* TEXTO DEL EJERCICIO
● ● ● ● ● ● ●
La crueldad y el perfume de violetas

La crueldad y el perfume de violetas
El Derecho Internacional Humanitario busca limitar el sufrimiento en conflictos armados, garantiza la asistencia sin discriminación, y protege bienes culturales. Sus principios encuentran ecos en textos antiguos como el Código de Hammurabi, el Corán, la Biblia y el derecho romano. La formulación moderna se basa en los Convenios de Ginebra, y refleja un consenso ético global sobre los límites de la guerra y el deber de preservar la dignidad humana.
Tal vez el abolengo del Derecho Internacional Humanitario no embelese a los promotores autóctonos de la cultura del rendimiento económico, a los “hombres, rubios y de ojos celestes”, a los apologistas de lo que hoy podría traducirse como: “si vas a lo ‘woke’, vas a la ruina” (“go woke, go broke”). Pero la humanidad eligió resurgir de la destrucción por ese camino.
Es cierto que la sociedad argentina votó a gente que había exteriorizado que odiaba; después de un año y medio, supo que −además− no odiaba “lo suficiente”. ¿Se habrá transformado la Argentina moderna?
Como bajo una garúa persistente, las personas empezaron a escuchar que eran responsables de ser intolerantes, que existía el “derecho a morirse de hambre”, que las rutas y sus baches eran incumbencia del mercado, que la discapacidad de los niños no era un quehacer del Estado, que debían someterse a “los superiores estéticamente, los mejores en todo”. La sociedad ¿se habría transformado o estaba enojada?
Se puede ser valiente sin hacer barullo. A veces, desentenderse es uno de los modos de la resistencia, la madriguera adónde van a parar los que no van a votar y no quieren volver al pasado. Lo que se presenta como una legalidad única, puede ser una aceptación pasajera. La Argentina moderna tanto no se transformó.
Estuvo enojada y lo sigue estando. Eric Calcagno escribió que los desengañados abstencionistas, aún no son contenidos por la dirigencia partidaria que se aferra al ayer. Se diría que, en algún sentido, el que se abstiene de votar no cambió, sino que prefiere no cambiar.
La microeconomía, que “no es el modelo” del gobierno, estudia cómo cambia la demanda si cambia el precio, el resultado de elegir entre dos alternativas, el poder de las empresas y las estructuras de mercado, y el análisis del equilibrio entre oferta y demanda. Tampoco son preocupaciones gubernativas la justicia social, la industria nacional, la presencia estatal, la soberanía, la inclusión educativa, la salud pública, y la dignidad jubilatoria.
La microeconomía no es su modelo, el bienestar de la población no está dentro de sus preocupaciones, y el vocabulario es para él una terra incógnita, expresión latina que significa “tierra desconocida”. Se usaba en viejos mapas para señalar regiones no exploradas, a veces con frases que advertían peligros, como hic sunt dracones (“aquí hay dragones”).
● ● ● ● ● ● ●
* CONJUNTO DE DATOS
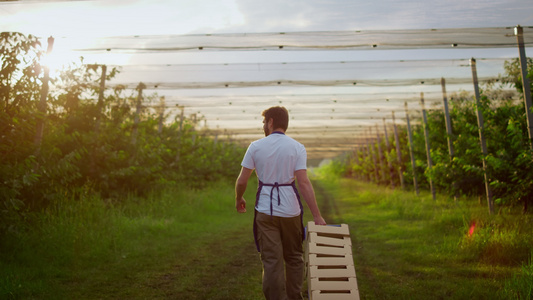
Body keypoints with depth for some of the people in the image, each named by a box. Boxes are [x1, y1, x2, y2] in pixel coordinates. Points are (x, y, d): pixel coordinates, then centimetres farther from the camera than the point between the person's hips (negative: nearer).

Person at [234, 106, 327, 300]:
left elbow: (242, 181, -2)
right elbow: (304, 183, -14)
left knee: (271, 261, 3)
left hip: (265, 210, 0)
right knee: (294, 258, 18)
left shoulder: (255, 147, -3)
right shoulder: (297, 148, -5)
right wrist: (317, 216, -12)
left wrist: (238, 199, 19)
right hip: (290, 209, 1)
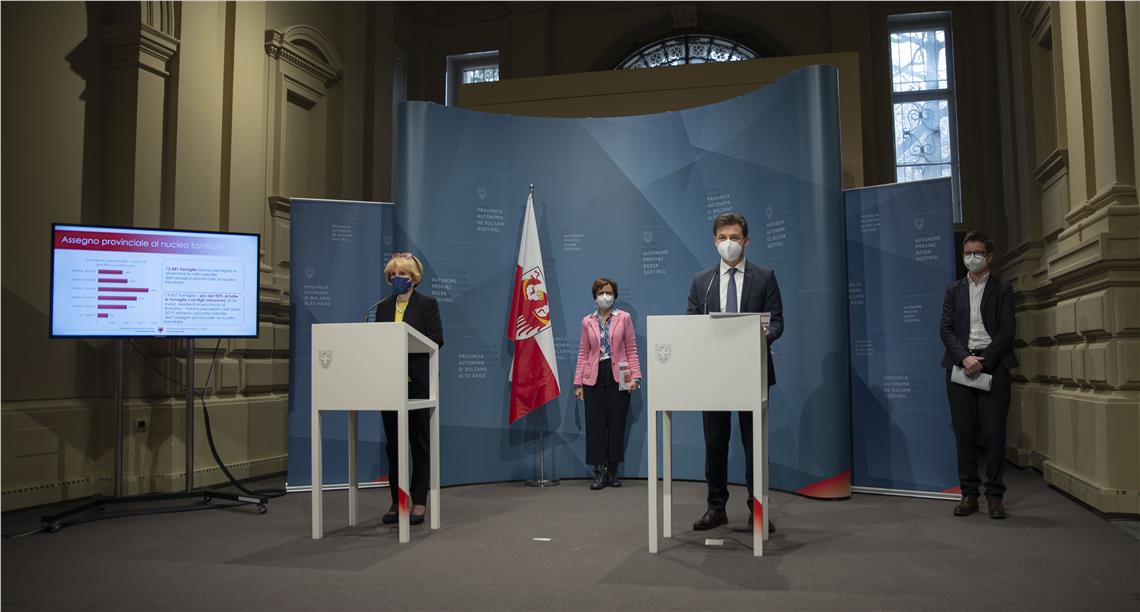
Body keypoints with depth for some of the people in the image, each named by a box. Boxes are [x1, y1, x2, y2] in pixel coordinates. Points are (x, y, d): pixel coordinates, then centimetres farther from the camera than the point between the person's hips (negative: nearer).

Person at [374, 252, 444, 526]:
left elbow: (436, 340, -9)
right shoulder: (383, 306, 12)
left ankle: (419, 502, 8)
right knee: (393, 443, 7)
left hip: (417, 382, -4)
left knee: (419, 442, 2)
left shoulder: (427, 304, -2)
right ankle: (396, 501, 15)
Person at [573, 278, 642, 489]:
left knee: (617, 424, 4)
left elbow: (631, 350, 3)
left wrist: (635, 376, -7)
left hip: (618, 377, -1)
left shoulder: (624, 318, 4)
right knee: (595, 425, 0)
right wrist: (578, 383, 3)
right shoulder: (587, 322, 8)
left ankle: (612, 471, 15)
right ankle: (599, 472, 7)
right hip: (594, 378, 1)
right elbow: (583, 354, 8)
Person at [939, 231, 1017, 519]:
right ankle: (969, 494, 7)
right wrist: (965, 358, -10)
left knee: (994, 432, -3)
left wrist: (983, 361, -11)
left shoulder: (1002, 289, 9)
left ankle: (994, 495, 5)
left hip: (993, 365, -2)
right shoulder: (954, 290, 14)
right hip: (960, 365, 2)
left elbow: (1006, 330, -1)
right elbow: (946, 329, 5)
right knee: (964, 431, 1)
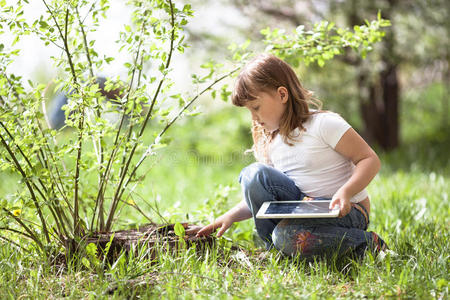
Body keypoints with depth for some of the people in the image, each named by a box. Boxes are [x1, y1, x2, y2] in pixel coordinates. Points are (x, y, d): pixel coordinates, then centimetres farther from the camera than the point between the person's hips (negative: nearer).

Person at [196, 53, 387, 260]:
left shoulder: (324, 124, -12)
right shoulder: (269, 142, 8)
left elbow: (370, 160, -13)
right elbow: (259, 196, 14)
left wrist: (346, 192, -28)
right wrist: (231, 216, -1)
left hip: (345, 212, -5)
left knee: (288, 235, -33)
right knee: (252, 174, -16)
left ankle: (366, 243, -12)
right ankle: (276, 250, -9)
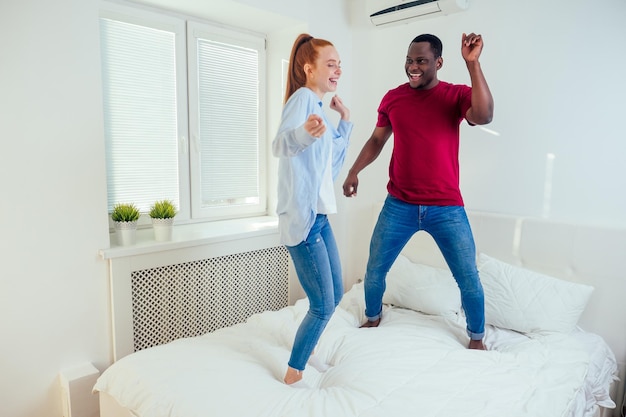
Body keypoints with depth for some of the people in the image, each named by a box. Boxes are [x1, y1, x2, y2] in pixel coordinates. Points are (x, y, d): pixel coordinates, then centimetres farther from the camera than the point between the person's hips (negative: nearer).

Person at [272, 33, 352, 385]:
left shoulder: (320, 106, 17)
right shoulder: (302, 97, -11)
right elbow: (279, 145, -30)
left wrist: (345, 122, 23)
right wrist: (303, 132, -51)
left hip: (320, 215, 10)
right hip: (302, 217, -10)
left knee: (336, 295, 18)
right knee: (324, 305, -4)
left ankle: (307, 350, 41)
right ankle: (293, 377, 16)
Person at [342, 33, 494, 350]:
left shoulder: (457, 95, -3)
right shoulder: (393, 98, 4)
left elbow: (483, 116, -24)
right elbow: (377, 139, 14)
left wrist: (473, 64, -27)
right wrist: (354, 170, 2)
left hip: (447, 208, -1)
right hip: (399, 205, 2)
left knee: (469, 280, 4)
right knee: (374, 271, 8)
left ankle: (476, 337, 31)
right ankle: (373, 318, 37)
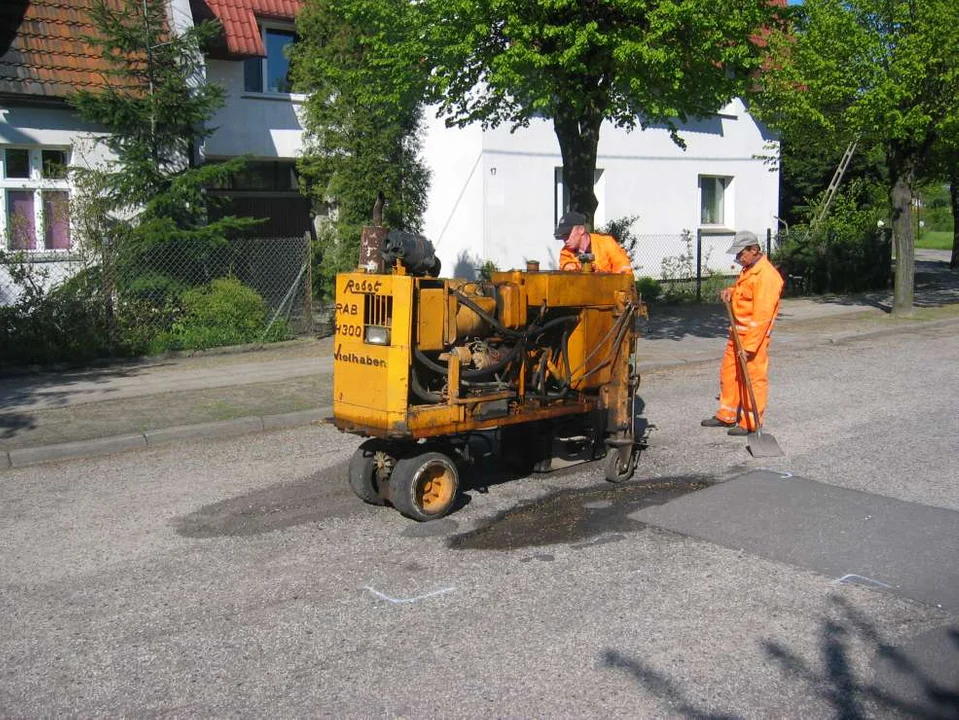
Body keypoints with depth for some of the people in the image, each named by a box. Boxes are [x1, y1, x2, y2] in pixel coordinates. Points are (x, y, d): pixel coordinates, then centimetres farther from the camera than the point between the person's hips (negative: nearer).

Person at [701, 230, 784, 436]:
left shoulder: (766, 276, -20)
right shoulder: (748, 270, 12)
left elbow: (761, 316, -24)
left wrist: (749, 345, -25)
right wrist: (731, 291, 9)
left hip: (754, 336, -10)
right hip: (737, 333, 10)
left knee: (753, 378, -1)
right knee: (729, 373, 16)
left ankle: (750, 424, 7)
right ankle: (726, 416, 27)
● ● ● ● ● ● ●
* OBJETIVO DEL EJERCICIO
Retoma el texto sobre la sociedad argentina y el Derecho Internacional Humanitario, y continúalo a partir de su última oración. Los ítems no tienen ninguna relación con el texto.

* RESPUESTA AL PROBLEMA
Se suele creer que la hecatombe de la Segunda Guerra mundial fue superada cuando se terminaron las explosiones y sobrevinieron en Europa los juicios de Núremberg y el Plan Marshall. Sin embargo, es errónea la pretensión de que los años de postguerra constituyen un período de paz, y de reparación de infraestructuras, valores, instituciones e identidades nacionales. Costó aceptar el desafío de reconstruir y tomar el control del destino propio.
Es que cuando se ataca algo considerado el “enemigo existencial”, no se despliega solamente una ofensiva contra él, sino también una cruzada ideológica. Cuando no hubo deberes ni límites, restaurar es haber renacido. Argentina no cambió copernicanamente, pero muchos de sus activos están siendo sometidos a una red intelectual, etnográfica, moral, estética y pedagógica, que busca no solo persuadir a los que coloniza, sino también asegurarse su servicio.
Si esta indignidad terminara mañana, como tantas otras que también se agotaron, “la batalla cultural” y “el mejor gobierno de la Historia” recién empezarían a mostrar sus secuelas. La destrucción deliberada y sistemática del Estado −el esoterismo confrontando con el rol del sector público−; la laceración infligida al atisbo de la menor resistencia −la elección del cuerpo de las mujeres para usar los calabozos−; la deflagración de las condiciones básicas de vida −la venta del agua potable a un privado−. No habrá Stunde Null (momento cero), como algunos alemanes llamaban al anhelo de recomenzar con una nueva conciencia. No se festejará al día siguiente; la Patria estará de luto.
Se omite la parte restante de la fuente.